İsrail önceden bilebilirse hazırlanabilir ve caydırıcı olabilirse radikal unsurlar eyleme geçmekten korkabilir. İkinci parça olan caydırıcılık kısaca ifade etmek gerekirse eksiktir. Bu sorun hemen ele alınmazsa acil bir durumda uğraşmak zor olacaktır. Daha da kötüsü bu durum mevcut çatlakları onarılması yıllar alacak kadar derinleştiren bir hasarla sonuçlanacak aşırı güç kullanımına yol açabilir. İstihbarat yönü Surların Muhafızı’ndan önce de fena halde yetersizdi. İsrail ülkenin güneyinde (ve daha az bir dereceye kadar kuzeyinde) halkın karışık yaşadığı şehirler ile yollarda yaşananlar karşısında şaşkına döndü ve bu başarısızlığın sorumlusu Şin Bet (ve daha az olmak üzere İsrail Polisi) idi. Şin Bet bir sürü ders çıkardı, çok miktarda fazladan insan gücü ile İsrailli Araplar meselesini ele alacak araçlar içeren organizasyonel değişiklikler yapmaya başladı.

Bu, İsrailli Arapların geçen ay Beerşeba ve Hadera’da gerçekleştirdiği iki terör saldırısını engellemede işe yaramadı. Bu saldırılar da aynı zamanda barajın patlamasını engellemek için ele alınması gereken sorunlar hakkında uyandırma çağrısıydı. Güvenlik aygıtı İsrailli Arapları düşman olarak karakterize etmemek konusunda dikkatli. Bunun sebebi sadece onların eşit haklara sahip olacağı beklenen İsrail vatandaşları olmaları değil.

Diğer bir sebep de Arap halkının büyük oranda şiddete karşı olup hatta otoritelerin onu engelleyebileceğini ve somut tehlikeyi seyretmektense onun icabına bakacağını umut etmesidir. Ayrıca İsrailli Araplara düşman muamelesi yapılırsa onların da devlete karşı düşmanca muamele edecek olması gibi kendini gerçekleştirecek bir kehanet endişesi de var. Bundan kaçınmanın yolu fazla fazla ve şimdi yatırım yapmak.

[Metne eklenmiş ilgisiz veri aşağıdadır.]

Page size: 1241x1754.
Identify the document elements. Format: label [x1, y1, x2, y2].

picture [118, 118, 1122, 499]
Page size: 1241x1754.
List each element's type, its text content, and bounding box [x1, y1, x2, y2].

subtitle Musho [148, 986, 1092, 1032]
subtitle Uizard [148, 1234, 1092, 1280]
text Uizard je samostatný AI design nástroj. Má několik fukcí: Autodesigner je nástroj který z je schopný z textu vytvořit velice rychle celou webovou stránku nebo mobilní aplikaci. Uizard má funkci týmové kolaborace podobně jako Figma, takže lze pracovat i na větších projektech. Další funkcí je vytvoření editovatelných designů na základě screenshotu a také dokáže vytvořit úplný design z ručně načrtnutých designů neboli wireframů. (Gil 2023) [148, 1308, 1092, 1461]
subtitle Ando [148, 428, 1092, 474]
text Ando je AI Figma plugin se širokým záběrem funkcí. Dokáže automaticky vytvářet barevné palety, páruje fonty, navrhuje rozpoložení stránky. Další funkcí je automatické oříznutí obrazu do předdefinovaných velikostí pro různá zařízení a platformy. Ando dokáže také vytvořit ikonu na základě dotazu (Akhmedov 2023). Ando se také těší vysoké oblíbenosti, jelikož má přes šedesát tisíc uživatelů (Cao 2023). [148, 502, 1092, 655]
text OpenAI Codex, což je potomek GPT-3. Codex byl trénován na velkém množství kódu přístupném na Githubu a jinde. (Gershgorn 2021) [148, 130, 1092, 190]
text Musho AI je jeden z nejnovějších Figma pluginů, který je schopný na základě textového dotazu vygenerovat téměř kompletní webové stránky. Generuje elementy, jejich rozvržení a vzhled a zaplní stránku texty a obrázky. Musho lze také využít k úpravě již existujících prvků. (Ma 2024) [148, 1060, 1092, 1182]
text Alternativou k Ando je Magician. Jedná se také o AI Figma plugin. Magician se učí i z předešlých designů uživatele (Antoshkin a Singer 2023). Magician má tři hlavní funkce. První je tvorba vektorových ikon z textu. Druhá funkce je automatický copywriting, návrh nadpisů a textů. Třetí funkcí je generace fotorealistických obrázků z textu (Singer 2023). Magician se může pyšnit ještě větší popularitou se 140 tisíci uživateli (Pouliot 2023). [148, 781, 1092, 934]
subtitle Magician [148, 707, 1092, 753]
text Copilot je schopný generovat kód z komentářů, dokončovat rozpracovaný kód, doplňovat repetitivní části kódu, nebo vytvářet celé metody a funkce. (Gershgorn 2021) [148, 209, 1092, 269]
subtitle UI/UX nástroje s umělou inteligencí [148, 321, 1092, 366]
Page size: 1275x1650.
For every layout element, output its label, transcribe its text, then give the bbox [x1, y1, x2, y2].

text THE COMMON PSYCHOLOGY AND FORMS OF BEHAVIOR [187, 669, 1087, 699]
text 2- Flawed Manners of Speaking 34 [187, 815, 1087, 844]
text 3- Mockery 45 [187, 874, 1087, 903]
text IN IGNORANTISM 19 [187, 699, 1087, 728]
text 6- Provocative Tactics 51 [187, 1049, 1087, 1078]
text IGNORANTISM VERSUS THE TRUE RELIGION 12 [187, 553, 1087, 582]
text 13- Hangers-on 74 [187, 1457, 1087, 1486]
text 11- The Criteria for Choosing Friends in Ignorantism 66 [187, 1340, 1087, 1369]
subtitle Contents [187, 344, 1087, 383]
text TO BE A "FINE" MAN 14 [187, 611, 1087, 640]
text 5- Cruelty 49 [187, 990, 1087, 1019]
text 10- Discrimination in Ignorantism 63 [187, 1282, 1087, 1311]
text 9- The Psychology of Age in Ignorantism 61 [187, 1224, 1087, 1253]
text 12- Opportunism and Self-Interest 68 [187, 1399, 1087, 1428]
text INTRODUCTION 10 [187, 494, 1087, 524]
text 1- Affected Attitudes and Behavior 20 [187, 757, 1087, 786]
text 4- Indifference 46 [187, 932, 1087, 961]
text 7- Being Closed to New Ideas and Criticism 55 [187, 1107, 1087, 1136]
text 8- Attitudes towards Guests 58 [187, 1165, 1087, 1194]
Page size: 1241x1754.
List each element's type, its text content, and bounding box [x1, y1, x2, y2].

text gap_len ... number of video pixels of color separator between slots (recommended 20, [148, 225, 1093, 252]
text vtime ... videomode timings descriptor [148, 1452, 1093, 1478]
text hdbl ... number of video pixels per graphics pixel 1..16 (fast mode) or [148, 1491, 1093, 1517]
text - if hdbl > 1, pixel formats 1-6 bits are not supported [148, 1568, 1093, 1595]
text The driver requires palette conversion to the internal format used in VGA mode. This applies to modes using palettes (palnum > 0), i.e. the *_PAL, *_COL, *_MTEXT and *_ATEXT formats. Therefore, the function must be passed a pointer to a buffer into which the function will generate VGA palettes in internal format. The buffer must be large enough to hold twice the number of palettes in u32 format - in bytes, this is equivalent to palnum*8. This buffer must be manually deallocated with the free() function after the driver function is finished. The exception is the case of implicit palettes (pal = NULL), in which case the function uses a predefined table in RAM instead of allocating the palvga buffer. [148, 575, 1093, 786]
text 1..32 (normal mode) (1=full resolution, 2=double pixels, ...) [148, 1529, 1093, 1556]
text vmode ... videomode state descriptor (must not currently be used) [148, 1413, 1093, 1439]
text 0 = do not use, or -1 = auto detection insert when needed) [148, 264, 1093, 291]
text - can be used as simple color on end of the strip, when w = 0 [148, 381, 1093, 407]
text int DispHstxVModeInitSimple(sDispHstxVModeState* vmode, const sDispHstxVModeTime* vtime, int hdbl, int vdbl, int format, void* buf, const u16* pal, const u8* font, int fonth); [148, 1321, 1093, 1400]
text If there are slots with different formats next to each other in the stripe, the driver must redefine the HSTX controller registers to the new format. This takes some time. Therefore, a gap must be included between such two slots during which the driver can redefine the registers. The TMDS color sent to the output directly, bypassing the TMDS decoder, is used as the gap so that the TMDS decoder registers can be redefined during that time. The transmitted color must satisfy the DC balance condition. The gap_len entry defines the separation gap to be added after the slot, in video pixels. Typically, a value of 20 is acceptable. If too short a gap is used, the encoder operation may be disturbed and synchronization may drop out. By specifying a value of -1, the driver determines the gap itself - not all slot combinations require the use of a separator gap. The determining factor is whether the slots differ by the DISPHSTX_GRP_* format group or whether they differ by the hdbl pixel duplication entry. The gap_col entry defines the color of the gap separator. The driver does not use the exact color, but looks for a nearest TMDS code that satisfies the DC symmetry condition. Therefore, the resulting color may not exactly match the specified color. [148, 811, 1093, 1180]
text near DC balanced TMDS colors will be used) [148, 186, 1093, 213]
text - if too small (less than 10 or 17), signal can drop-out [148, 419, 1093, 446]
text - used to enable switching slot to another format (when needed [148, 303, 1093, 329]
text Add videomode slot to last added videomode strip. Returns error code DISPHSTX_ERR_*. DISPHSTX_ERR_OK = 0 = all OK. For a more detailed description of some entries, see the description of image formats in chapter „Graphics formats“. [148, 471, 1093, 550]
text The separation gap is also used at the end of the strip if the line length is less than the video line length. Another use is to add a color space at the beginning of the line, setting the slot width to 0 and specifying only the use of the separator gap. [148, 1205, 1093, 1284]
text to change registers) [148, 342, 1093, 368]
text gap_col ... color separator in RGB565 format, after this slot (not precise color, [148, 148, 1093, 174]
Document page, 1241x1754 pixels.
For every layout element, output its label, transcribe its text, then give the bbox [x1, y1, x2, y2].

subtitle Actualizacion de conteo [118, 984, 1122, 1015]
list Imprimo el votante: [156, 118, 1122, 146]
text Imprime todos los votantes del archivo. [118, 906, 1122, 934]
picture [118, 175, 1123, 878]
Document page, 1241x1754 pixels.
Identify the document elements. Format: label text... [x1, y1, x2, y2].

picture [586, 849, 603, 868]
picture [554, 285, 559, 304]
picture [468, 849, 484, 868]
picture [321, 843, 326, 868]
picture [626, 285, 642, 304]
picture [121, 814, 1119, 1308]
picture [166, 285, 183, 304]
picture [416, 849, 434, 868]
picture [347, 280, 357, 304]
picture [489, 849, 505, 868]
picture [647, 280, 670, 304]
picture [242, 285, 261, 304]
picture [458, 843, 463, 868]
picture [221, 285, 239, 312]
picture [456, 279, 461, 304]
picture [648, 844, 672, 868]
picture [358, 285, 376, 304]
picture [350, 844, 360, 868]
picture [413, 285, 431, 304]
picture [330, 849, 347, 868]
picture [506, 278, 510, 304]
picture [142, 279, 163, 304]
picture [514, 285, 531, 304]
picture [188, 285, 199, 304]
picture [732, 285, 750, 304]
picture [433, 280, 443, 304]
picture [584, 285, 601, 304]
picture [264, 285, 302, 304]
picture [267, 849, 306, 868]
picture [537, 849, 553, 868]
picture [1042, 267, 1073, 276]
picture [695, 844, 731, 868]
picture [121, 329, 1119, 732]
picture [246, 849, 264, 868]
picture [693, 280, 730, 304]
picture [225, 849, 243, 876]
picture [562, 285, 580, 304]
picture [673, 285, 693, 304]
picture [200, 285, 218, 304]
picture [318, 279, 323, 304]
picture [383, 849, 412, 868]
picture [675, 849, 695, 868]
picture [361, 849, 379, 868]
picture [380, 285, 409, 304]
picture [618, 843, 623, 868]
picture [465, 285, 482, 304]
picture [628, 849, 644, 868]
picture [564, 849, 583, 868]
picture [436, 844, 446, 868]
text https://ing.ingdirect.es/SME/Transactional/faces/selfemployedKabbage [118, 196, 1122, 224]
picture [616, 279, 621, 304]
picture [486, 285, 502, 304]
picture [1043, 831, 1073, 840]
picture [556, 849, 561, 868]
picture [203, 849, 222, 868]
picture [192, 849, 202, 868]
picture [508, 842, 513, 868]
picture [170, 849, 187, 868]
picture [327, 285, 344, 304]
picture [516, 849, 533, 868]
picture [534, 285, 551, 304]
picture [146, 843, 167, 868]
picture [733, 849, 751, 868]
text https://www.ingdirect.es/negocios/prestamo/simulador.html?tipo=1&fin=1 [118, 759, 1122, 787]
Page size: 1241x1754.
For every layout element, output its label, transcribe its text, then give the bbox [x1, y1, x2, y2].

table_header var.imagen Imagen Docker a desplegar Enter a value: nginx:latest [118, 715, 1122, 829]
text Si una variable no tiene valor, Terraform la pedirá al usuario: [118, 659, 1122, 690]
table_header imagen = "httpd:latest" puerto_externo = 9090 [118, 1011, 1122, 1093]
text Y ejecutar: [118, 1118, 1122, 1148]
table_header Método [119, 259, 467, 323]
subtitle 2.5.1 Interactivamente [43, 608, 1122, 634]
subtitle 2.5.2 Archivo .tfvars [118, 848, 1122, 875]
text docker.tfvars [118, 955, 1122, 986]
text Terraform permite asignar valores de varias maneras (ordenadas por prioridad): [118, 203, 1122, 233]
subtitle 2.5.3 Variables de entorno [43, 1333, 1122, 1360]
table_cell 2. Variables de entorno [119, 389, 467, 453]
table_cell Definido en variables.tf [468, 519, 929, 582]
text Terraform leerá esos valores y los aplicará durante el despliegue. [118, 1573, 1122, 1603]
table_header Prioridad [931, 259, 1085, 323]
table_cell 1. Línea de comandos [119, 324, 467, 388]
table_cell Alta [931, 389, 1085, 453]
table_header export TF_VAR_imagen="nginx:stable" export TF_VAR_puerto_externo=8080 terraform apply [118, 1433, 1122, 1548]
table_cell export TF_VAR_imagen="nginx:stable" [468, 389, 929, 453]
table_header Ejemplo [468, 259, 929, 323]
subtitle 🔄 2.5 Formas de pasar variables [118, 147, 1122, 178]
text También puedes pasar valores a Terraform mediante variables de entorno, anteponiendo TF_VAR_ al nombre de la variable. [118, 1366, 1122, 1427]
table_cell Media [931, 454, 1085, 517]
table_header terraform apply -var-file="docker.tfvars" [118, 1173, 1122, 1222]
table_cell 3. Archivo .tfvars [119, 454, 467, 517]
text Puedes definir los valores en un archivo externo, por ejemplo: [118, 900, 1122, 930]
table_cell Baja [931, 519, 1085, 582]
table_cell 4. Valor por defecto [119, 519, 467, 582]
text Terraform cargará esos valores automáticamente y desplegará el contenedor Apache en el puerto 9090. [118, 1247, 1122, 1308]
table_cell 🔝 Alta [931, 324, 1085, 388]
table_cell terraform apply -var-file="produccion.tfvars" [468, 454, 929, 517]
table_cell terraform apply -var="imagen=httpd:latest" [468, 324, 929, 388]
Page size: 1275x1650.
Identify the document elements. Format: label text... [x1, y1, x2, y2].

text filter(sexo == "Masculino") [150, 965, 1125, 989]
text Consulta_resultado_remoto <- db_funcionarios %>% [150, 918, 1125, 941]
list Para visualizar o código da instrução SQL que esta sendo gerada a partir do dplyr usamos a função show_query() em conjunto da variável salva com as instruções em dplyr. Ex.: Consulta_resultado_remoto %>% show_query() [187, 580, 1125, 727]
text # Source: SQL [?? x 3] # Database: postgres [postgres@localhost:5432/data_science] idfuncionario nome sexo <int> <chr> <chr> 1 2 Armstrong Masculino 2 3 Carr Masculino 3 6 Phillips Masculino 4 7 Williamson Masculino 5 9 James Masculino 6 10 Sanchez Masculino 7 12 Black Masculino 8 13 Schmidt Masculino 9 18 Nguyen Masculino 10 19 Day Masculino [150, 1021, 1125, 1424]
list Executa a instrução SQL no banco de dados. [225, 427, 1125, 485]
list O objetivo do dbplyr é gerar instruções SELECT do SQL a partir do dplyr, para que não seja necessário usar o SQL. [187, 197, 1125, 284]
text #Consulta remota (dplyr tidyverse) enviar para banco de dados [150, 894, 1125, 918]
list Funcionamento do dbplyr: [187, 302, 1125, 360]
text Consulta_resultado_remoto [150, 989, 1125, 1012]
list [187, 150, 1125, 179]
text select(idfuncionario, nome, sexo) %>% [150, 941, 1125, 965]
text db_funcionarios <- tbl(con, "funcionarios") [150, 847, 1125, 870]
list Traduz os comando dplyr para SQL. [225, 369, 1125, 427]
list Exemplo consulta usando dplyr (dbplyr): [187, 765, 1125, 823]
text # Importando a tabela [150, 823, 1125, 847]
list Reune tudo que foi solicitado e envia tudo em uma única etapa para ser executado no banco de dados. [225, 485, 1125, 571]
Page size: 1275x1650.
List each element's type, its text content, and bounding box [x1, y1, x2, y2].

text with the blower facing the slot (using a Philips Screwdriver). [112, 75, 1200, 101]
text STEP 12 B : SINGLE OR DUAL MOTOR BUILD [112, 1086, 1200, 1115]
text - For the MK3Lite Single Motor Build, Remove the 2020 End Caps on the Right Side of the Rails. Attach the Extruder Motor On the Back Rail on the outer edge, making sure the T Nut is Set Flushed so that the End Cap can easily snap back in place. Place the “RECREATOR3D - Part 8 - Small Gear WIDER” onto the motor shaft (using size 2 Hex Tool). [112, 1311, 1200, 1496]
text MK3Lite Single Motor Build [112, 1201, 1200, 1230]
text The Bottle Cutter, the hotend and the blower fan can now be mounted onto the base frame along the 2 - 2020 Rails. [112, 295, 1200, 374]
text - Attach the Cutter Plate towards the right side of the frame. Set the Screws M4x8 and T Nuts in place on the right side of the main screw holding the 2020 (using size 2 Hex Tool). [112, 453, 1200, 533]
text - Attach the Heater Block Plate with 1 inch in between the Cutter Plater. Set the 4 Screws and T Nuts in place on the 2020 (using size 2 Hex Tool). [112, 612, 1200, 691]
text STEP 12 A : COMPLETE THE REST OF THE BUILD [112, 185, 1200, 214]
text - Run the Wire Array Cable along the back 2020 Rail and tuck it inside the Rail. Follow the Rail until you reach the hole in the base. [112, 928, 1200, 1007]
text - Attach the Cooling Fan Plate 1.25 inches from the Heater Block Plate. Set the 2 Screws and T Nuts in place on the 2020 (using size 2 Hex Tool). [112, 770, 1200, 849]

Polisi hem personel hem de bütçe anlamında güçlendirmek ve polis, ordu ve Şin Bet arasında senkronizasyonu artırmak. Diğer yandan en başta eğitim ve istihdam olmak üzere sivil alanlara yatırım yapmak. Bu, Arap halkını kendilerini devlete ait hissetirip suç ve terörizmden uzak kalmalarına yardım edecektir. Bunlar yıllar alacak uzun süreçlerdir ancak bunun alternatifi izolasyon ve düşmanlık ile bir sonraki savaşta şiddetin yayılma riskini artırmaktır.

İsrail bu ihtimale hazır olmalı, ama anlamlı her şeyle. Dikkafalı hükümetlerin yapmayı reddettiği şeyleri yapmalı yani işe yarayan bir plana dönüşecek açık bir strateji kurmalı. Ancak, cesaret ve tehditle yüzleşme yeteneği gerektiren, bu şey olduğu takdirde İsrail, Surların Muhafızı’ndan dersler çıkarıldığını bilecek. Maalesef hala bu olmadı.